Source passage

Pages

Saturday, March 21, 2020

SIR, SIS and COVID-19 in Pakistan

Much work has been done on social networks and interactions, and how they relate to diffusion in a society. This diffusion can be of ideas, technology, disease or anything else that can be transmitted from one person to another. Given the recent Covid-19 outbreak, it might be useful to look at some basics to see if it can provide some insight into the dynamics of contagion and possible mitigation steps.
For the purpose of this post I’ll be using the example of a viral infection.

Diffusion and Contagion

The most fundamental model of contagion in a society is the SIR model. The acronym stands for the three states a person in a population can be in with regards to a contagion:
  1. Susceptible – hasn’t gotten the virus yet, but could get it from another person
  2. Infected – has the virus and can potentially infect someone else
  3. Removed/Recovered – had the virus, but is no longer a threat, either through recovering and developing and immunity, or through dying.
Another version of this model is the SIS model, in which a person returns to being susceptible after having been infected.
The basic idea behind this model is that people randomly come into contact with each other and there is a possibility of contagion if an infected person meets a susceptible person. There is no transmission if people coming into contact with each other are either both susceptible or both infected (or both removed).
Given this setup, the graph of total number of people infected over time look something like this. This is a cumulative figure which includes everyone ever infected. The underlying graph of new cases per time looks like this and serves as a rough indicator of how many people are infected at a particular point in time.

 

We see that in the first half, the number of cases start slow, but grow at an increasing rate. This is because, initially, there are very few people who can infect others. Therefore, random meetings do not have a high probability of causing the transmission of the virus and the number of new cases doesn’t grow very rapidly. However, any interaction by an infected person is likely to lead to a new case, because infected people are mostly coming into contact with susceptible people. Over time, the number of infected people grows and the rate of new cases also increases. At the halfway mark, the rate of new cases coming in is at its peak – half the population is infected, and there is a fifty percent chance that any interaction an individual has is with an infected person.
After reaching the halfway mark the infection slows down. This means that the number of new cases is starting to shrink. This is simply because now most of the population is already infected. Thus, random interactions are more likely to be between people who are already infected and not lead to new cases. Simply put, there are fewer susceptible people around to infect leading to fewer new cases of infection.
This S-curve looks somewhat like what we’ve seen from China (though of course there are differences in the mechanism as they quarantined effectively). Most other countries are at different stages in the first half of the curve. Obviously, the total number of people infected in the end can be reduced if we limit the number of people coming into contact with each other. In those cases, the infection will start to slow down earlier as, again, there are fewer people left to infect.
By exercising distancing, countries are trying to reduce the number of interactions between people, and consequently slow the number of new cases of infection. The intention of ‘flattening the curve’ does not seem to be to prevent everyone from getting the virus at all. Certainly, for vulnerable groups, such as the aged and those with compromised immune systems, the hope is that they will not catch the virus at all.

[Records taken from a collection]
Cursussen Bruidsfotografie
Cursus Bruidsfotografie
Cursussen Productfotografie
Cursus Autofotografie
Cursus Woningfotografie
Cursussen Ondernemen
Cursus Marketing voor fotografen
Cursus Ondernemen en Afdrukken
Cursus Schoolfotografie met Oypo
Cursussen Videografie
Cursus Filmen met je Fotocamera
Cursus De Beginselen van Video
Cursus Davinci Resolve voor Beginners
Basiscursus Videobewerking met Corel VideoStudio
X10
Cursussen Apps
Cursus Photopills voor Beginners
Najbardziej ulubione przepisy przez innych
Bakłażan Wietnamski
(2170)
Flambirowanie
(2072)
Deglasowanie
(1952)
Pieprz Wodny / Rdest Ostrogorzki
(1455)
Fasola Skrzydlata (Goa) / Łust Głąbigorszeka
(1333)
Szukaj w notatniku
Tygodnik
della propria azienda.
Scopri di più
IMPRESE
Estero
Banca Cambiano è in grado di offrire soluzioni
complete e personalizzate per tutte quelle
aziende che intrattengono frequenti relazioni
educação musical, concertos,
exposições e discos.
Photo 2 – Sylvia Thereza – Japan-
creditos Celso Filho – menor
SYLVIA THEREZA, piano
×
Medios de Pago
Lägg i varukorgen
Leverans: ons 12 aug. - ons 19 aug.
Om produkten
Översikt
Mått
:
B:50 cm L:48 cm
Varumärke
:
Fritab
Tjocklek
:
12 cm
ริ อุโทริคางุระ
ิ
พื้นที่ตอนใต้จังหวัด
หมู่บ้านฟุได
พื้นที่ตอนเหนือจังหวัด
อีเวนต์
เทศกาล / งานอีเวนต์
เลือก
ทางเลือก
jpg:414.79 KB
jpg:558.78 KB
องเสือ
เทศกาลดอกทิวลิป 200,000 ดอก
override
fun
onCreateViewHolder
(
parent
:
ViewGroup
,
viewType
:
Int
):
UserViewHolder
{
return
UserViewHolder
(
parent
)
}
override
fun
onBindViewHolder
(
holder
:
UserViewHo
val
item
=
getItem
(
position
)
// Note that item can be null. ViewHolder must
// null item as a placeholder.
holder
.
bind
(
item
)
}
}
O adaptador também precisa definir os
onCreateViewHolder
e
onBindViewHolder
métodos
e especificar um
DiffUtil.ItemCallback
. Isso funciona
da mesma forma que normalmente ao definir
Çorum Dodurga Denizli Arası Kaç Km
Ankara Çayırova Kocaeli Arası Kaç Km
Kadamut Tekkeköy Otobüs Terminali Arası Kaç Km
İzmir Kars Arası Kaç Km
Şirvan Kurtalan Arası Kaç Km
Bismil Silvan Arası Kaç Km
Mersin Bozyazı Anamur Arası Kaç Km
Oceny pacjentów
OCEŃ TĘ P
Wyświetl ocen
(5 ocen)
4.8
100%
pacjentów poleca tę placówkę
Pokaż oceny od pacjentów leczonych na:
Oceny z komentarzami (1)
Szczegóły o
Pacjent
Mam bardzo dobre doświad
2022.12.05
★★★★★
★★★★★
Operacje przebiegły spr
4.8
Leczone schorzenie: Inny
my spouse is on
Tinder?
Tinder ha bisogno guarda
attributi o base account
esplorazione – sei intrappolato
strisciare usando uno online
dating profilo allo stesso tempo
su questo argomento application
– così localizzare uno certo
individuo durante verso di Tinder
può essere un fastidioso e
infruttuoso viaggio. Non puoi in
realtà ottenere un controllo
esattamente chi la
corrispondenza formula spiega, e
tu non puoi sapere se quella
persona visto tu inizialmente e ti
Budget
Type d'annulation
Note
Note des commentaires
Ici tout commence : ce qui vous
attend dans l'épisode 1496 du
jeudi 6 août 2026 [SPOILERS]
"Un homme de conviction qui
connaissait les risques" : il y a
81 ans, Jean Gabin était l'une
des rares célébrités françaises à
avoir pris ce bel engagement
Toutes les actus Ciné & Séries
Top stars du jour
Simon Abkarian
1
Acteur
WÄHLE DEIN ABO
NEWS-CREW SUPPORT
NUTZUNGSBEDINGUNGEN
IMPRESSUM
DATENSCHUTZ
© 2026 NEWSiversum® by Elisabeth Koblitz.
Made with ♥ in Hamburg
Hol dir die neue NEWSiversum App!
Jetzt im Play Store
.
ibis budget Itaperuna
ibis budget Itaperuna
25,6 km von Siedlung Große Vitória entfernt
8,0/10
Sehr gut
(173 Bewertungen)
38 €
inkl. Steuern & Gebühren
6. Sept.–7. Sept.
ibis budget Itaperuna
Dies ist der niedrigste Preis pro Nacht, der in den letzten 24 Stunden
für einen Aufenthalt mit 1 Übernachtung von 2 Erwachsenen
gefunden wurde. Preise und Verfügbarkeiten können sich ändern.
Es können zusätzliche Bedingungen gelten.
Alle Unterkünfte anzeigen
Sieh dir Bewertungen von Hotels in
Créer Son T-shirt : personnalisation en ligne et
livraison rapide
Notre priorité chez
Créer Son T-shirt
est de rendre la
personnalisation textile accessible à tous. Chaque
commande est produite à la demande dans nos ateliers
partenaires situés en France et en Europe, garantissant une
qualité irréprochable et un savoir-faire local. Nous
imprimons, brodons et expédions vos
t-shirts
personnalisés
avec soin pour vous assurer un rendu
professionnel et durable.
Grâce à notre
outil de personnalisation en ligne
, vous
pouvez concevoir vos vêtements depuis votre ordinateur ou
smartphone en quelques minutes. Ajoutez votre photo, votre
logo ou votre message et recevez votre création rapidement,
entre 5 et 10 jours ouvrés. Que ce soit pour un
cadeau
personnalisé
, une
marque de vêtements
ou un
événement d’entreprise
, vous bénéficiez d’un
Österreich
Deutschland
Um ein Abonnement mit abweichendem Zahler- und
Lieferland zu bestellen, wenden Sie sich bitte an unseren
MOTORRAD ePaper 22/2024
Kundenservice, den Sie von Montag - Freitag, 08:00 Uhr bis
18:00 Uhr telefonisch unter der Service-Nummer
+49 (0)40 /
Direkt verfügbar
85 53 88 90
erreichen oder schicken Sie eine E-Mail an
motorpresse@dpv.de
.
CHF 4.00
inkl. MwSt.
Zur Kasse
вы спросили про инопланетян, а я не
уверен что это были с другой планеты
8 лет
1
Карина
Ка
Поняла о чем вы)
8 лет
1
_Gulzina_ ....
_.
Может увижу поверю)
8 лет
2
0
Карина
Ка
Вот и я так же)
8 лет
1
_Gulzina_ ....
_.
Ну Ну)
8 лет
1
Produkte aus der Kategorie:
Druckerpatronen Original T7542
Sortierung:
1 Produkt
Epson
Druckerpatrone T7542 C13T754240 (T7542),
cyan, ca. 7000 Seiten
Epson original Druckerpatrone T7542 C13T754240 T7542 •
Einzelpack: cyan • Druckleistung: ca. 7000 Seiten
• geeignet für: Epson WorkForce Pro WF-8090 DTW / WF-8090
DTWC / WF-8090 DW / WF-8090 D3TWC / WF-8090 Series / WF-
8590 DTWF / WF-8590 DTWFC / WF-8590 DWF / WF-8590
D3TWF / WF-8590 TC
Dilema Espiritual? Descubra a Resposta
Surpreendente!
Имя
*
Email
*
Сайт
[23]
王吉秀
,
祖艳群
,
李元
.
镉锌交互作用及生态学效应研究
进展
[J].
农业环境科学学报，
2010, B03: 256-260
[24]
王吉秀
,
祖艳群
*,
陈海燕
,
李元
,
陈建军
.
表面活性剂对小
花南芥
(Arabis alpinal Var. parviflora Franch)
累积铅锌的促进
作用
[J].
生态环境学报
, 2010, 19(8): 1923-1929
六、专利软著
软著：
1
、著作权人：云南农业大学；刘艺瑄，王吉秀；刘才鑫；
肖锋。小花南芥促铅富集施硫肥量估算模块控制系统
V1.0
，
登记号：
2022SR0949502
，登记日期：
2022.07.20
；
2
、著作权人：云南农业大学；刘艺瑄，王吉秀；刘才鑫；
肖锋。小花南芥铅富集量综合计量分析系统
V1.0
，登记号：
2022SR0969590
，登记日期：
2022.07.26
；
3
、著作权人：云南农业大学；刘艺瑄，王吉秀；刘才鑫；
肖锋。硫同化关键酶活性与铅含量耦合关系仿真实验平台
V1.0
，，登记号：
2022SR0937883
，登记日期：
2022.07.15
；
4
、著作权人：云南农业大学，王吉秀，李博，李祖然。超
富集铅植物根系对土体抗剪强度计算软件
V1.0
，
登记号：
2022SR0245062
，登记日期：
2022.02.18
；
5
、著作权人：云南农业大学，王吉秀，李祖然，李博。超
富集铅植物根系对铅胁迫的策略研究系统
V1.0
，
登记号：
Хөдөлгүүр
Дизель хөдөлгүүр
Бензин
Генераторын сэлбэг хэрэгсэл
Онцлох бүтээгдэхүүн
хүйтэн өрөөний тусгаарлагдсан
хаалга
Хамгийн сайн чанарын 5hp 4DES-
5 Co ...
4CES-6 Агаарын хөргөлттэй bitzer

Brief 1
In the post on contagion models, what happens to a person in the SIS model after having been infected?
Brief 2
Continue the post on contagion models from its final sentence onward.
The material is not needed for this work.

Exercise output 1
The person returns to being susceptible.

Exercise output 2
For everyone else, however, the intention is more to prevent hospitals from being flooded by cases all at once. Thus, the hope is that anyone infected gets the best possible care and improves their chances of recovery. I think it is implicitly understood that most people will probably get infected and the hope is that they will develop an immunity to it. The UK took a novel (and extreme) position on this called ‘herd immunity’ where they decided to let a large number of people get infected, so that they develop an immunity and are no longer contributing to the spread of infection. In terms of the SIS model, this means that people move to the Recovered/Removed category. They have now abandoned this idea as being too risky (among other things, it was pointed out that we don’t know yet whether Covid-19 follows a SIR type model or an SIS one).    



Detection

Now that we have some basic understanding of the dynamics of contagion, we can more towards questions of detection, which is in itself an interesting problem.
Another way to think about contagion is through the spread of a virus along a network. People are connected to each other through real-life social networks. They are likely to interact with people they have some relationship with and thus the system of infection operated within these networks. The size of each component in a network could give some idea as to how much the virus will spread. So, an individual can get infected through contact with someone in their family and then pass it along to people at work who then pass it along to their friends and family and so on. Everyone in this chain of events is in the same component of a network. Thus, the chances of spread are high when people are highly interconnected. Here again, we can see that the concept of distancing is an attempt at severing the links and break the network into smaller components to block the paths of contagion.
By thinking in terms of networks, we also come to another realisation. People who are very well connected, or at the heart of a network, are much more susceptible to infection than people on the peripheries. If I have only one social connection, and that connection is in turn only connected to me, there is practically zero chance of either of us catching viral infection. On the other hand, if I have a lot of connections, or am connected to people who have a large number of connections, they I am much more susceptible to infection because it would just take one of those many people to get infected for me to be exposed to it.
Christakis and Fowler decided to use this principle to develop an early detection system for outbreaks. Their idea was that people who are more central in a network (i.e. they are well connected, directly or indirectly) are more likely to catch a contagious disease earlier than people selected at random. They tested this theory in a study and found that it did indeed hold. Students who had more friends or were more central to a network went through the flu cycle several days before a randomly selected group of students did. Thus, their idea was that one could monitor people who were more central in a network and use them as markers for an early warning system for the general population.
Perhaps governments such as Pakistan that have limited capacity to carry out large scale testing should be looking towards targeting their testing. It seems they already are targeting in that they are checking travellers and people with symptoms. But maybe they should also be looking at other factors as well – such as centrality of individuals. How this centrality is established is a tricky question that will have to be figured out.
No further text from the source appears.